In Part III, however, Michael really reckons with his past. This older version of Michael is haunted by his past and abhors the violence which caused his soul to be doomed and his family to stray from him. In his first altercation with his ex-wife Kay, what Michael became is evoked clearly. Kay looks older; Michael looks ancient. In the previous films, Michael felt taller (actors Al Pacino and Diane Keaton are both 5'7"). In this one, Michael appears cowardly and defeated while holding a tray of snacks. Michael held the power throughout most of the first two films, and even when Kay threatens to divorce Michael, his apathy doesn't allow her to gain an emotional edge. By the third film, Michael no longer has his undeserved sense of confidence.
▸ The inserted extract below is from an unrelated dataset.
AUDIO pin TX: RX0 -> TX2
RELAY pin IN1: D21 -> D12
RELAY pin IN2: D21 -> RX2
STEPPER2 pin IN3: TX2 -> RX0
The most memorable line in Part III comes from a quiet scene in which Michael bemoans, "Just when I thought I was out, they pull me back in." There is nothing cool about this line, in the way that "I'm gonna make him an offer he can't refuse" or "Leave the gun, take the cannoli" is. Michael spends this scene, and really the entire movie, reflecting on the world in which he has surrounded himself. Michael is clearly a better person in Part III than he was in the first two films, but he spends the entire film being defeated. Even when good things happen--when the Vatican presents him a prestigious award, or when he purchases the Internazionale Immobiliare bank--he is so ravaged with guilt that he can't enjoy it. And he deserves it.

Mary Corleone doesn't deserve her fate--she was a good, if naive, person. But Michael Corleone deserves her fate. He deserves to suffer. He deserves what ultimately happens to him--a lonely, unceremonious death. By the end of Part III, you understand this. But when Vito Corleone dies, happily and with his grandson in the garden at his mansion furnished by the blood of countless innocents, one doesn't generally think about how much worse he deserves.
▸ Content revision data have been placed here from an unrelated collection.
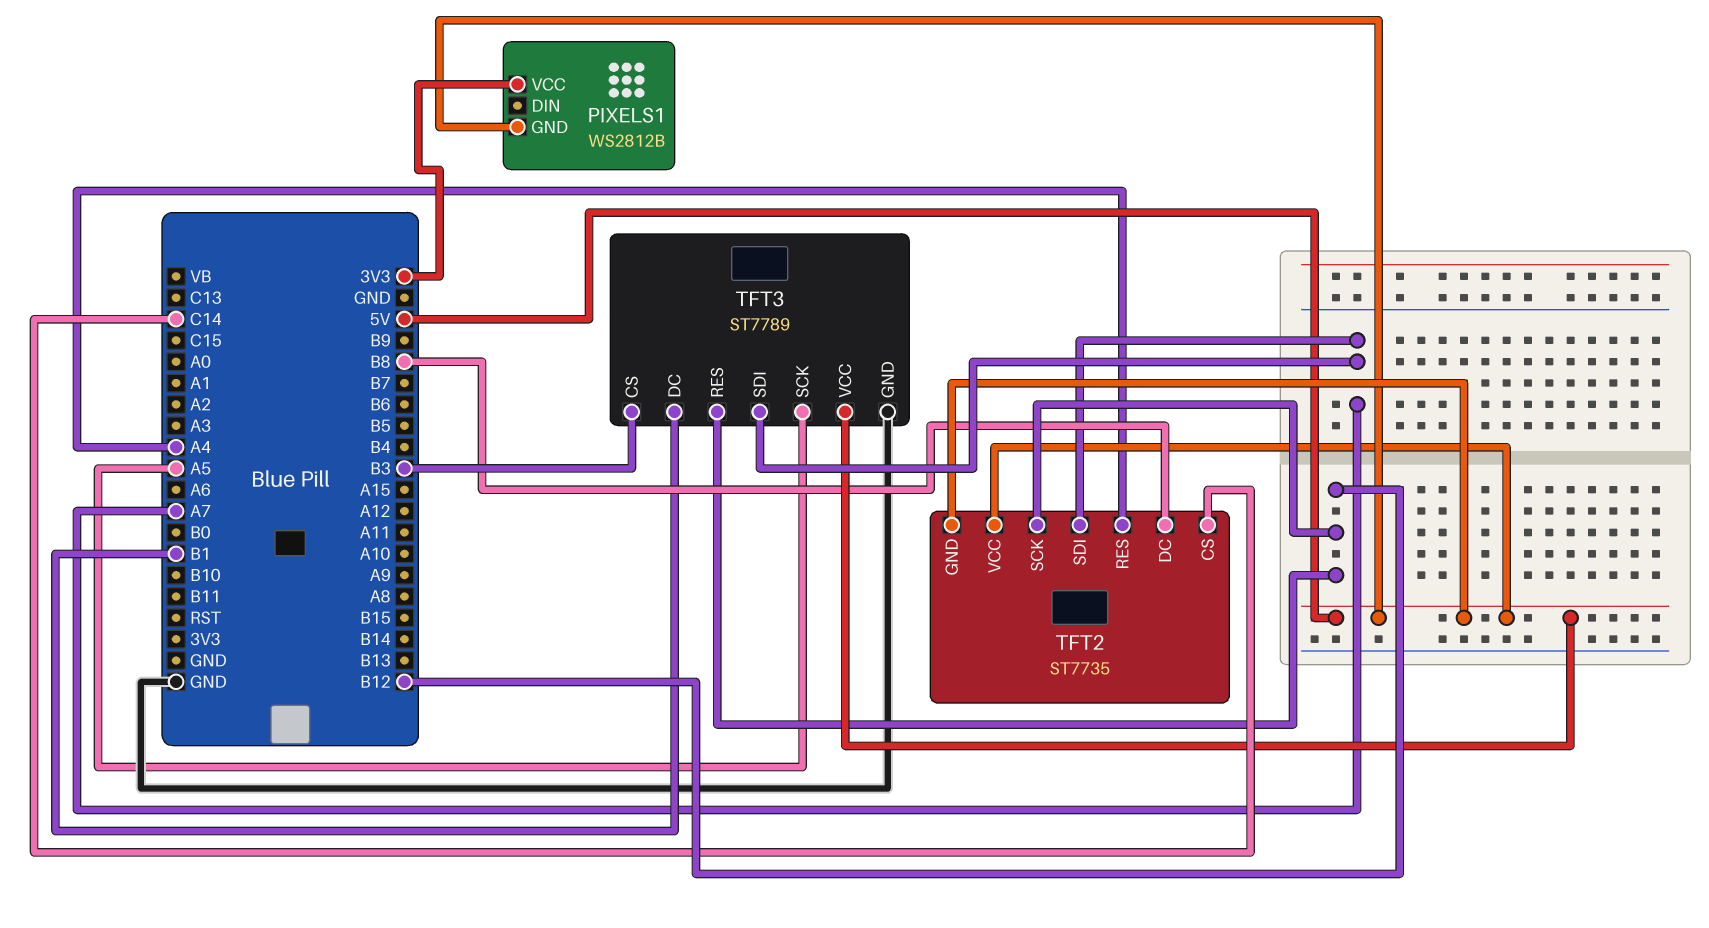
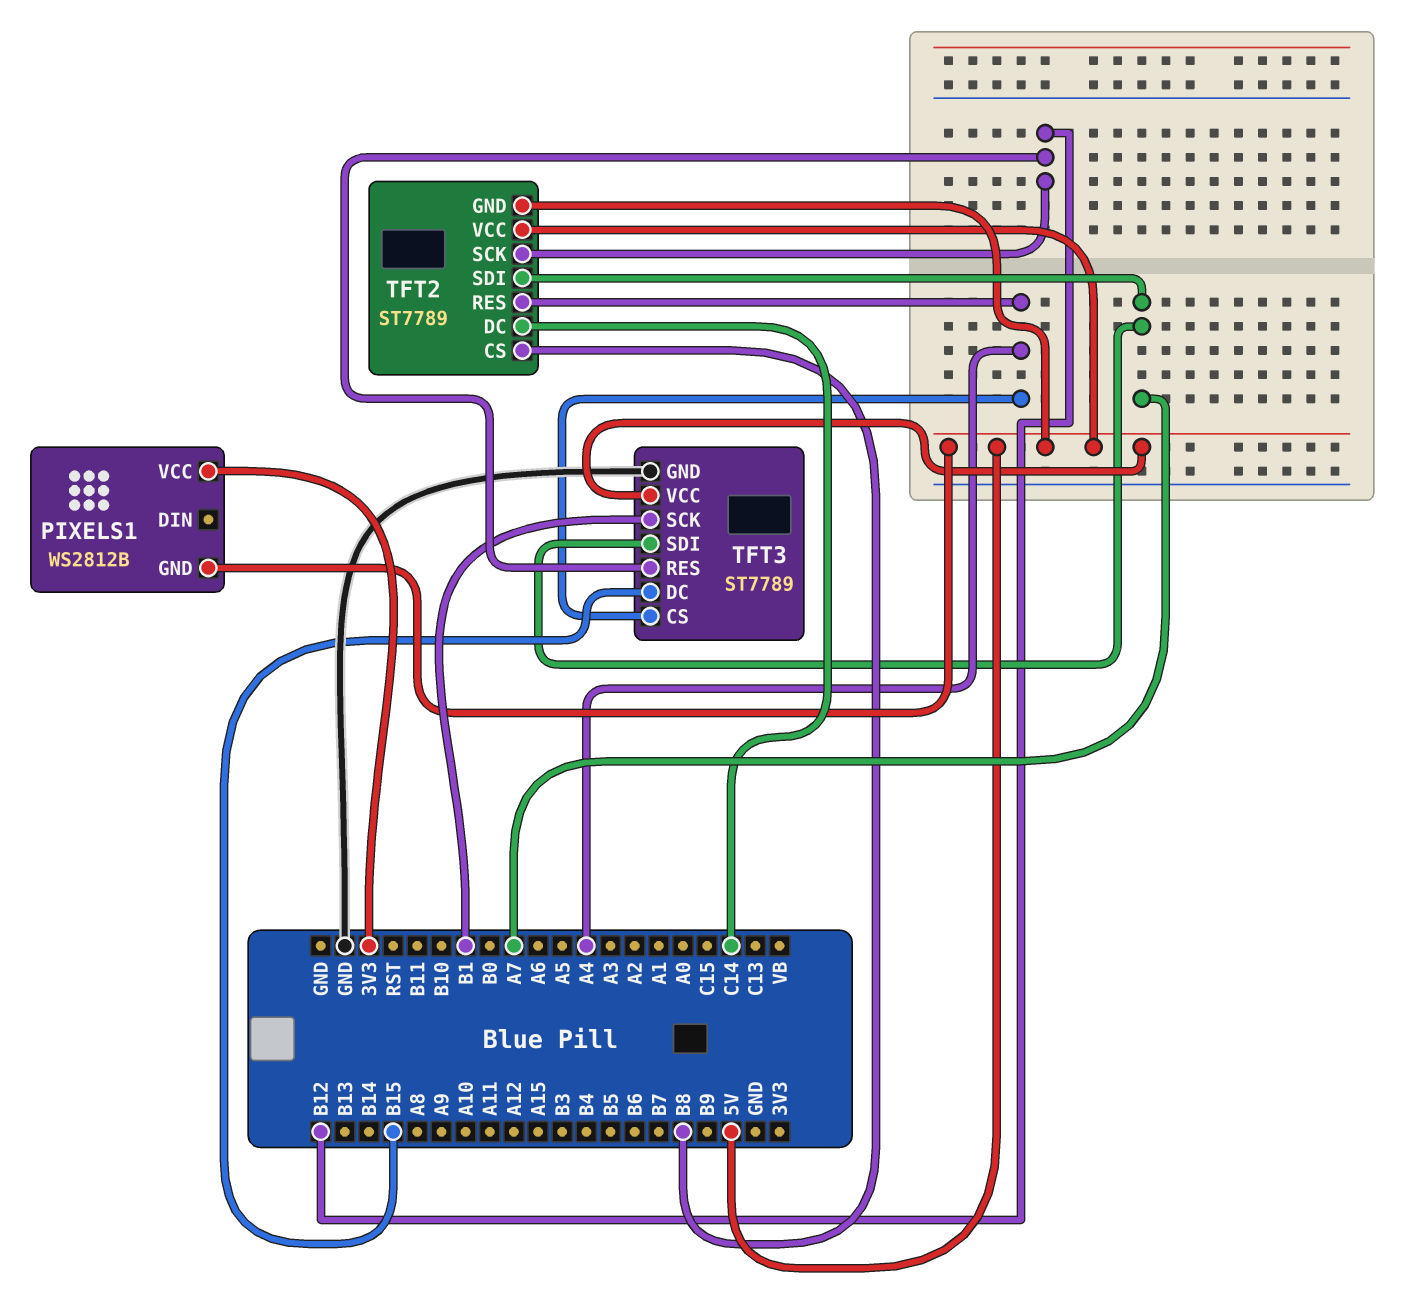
TFT2: ST7735 -> ST7789
TFT2 pin CS: C14 -> B8
TFT2 pin DC: B8 -> C14
TFT3 pin CS: B3 -> A4
TFT3 pin DC: B1 -> B15
TFT3 pin SCK: A5 -> B1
Those who haven't seen the films tend to lump Goodfellas in with The Godfather trilogy, but they are stylistically very different. The Godfather films are deeply artistic, methodical stories of a family (a violent family, but a family), while Goodfellas is the cinematic equivalent of cocaine. You might be entertained by Tommy Devito asking Henry Hill how he's funny, but you immediately recognize him as a scumbag when he murders men for teasing him. Goodfellas is fun to watch, but it doesn't make the actual experience of being a career criminal look fun. The Godfather films do, because they show those who aren't all that involved in the darker elements of that world.
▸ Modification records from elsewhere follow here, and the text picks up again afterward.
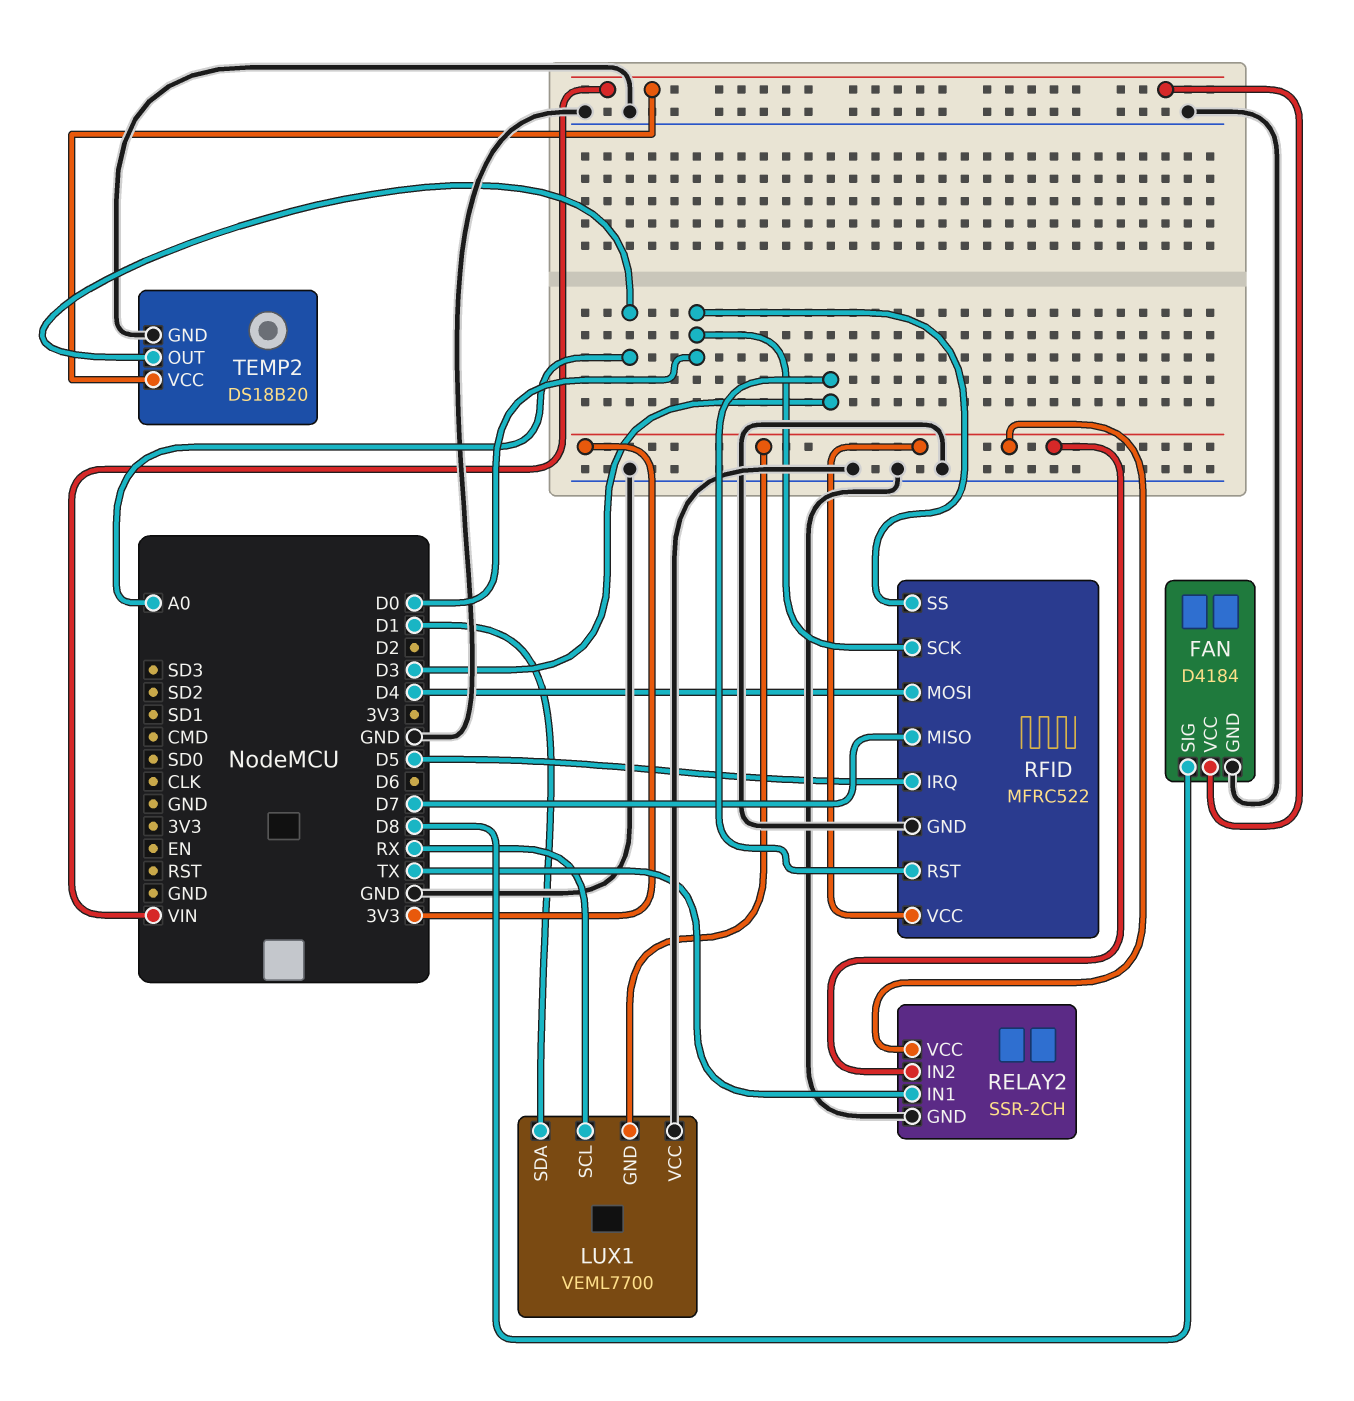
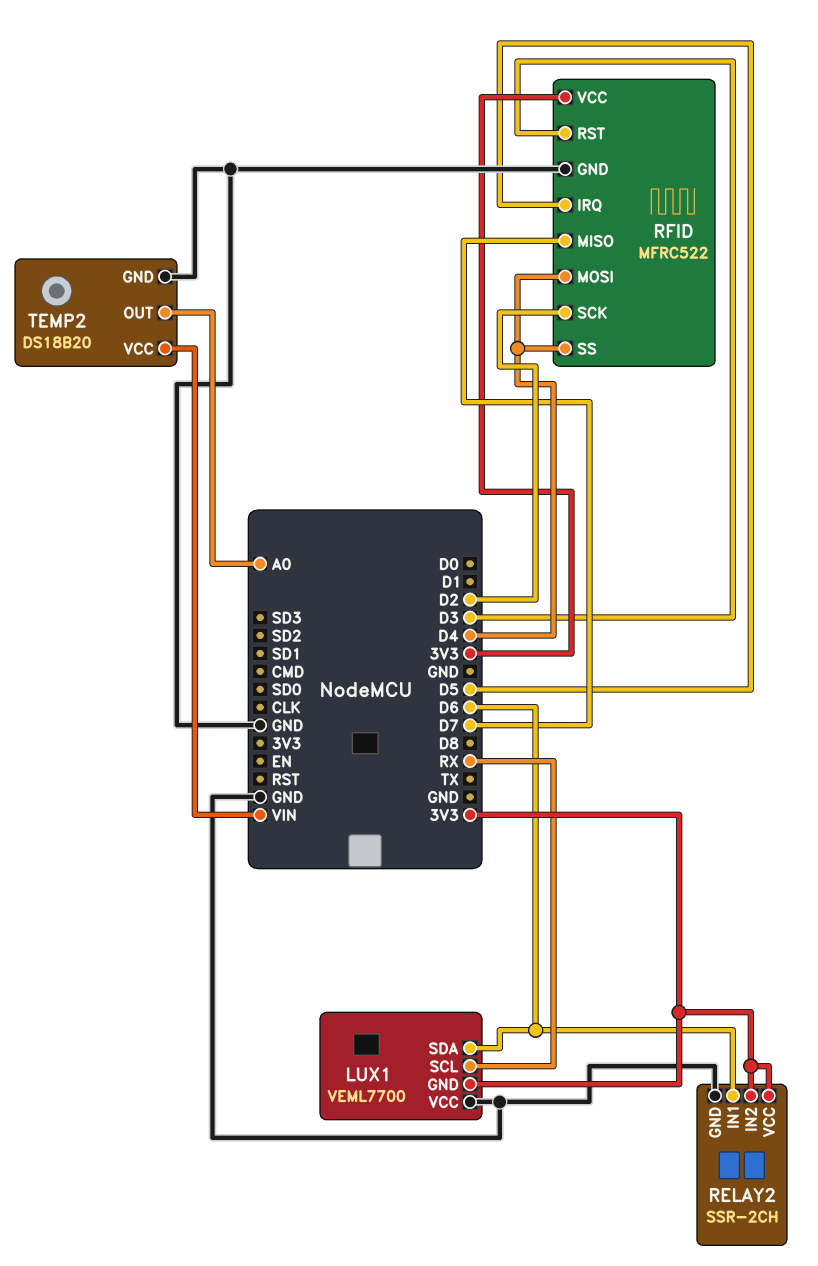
FAN: D4184 -> none
FAN pin GND: GND -> none
FAN pin SIG: D8 -> none
FAN pin VCC: VIN -> none
LUX1 pin SDA: D1 -> D6
RELAY2 pin IN1: TX -> D6
RFID pin SCK: D0 -> D2
RFID pin SS: D0 -> D4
The single best scene in the Godfather trilogy, for my money, is the one in which Michael kills Sollozzo. The civilian Michael hears a passing train with increasing clarity, as it sounds to the audience as though his world is crashing into him. Michael knows that he is a few seconds away from a point of no return, and when he makes the final decision that he is indeed going to murder a drug kingpin and police captain and promptly flee the country, the noise of the train stops. In that moment, Michael is devoid of emotion. He blocks out the rational part of his brain and acts. But until Part III, Michael never truly faces comeuppance for his tendency to remove himself from the humanity of his actions. So while the film may not be the thrilling shoot-em-up that audiences expected from the series, it is a necessary epilogue. Because for a life of crime, Michael deserved worse than a few seconds of staring off into space.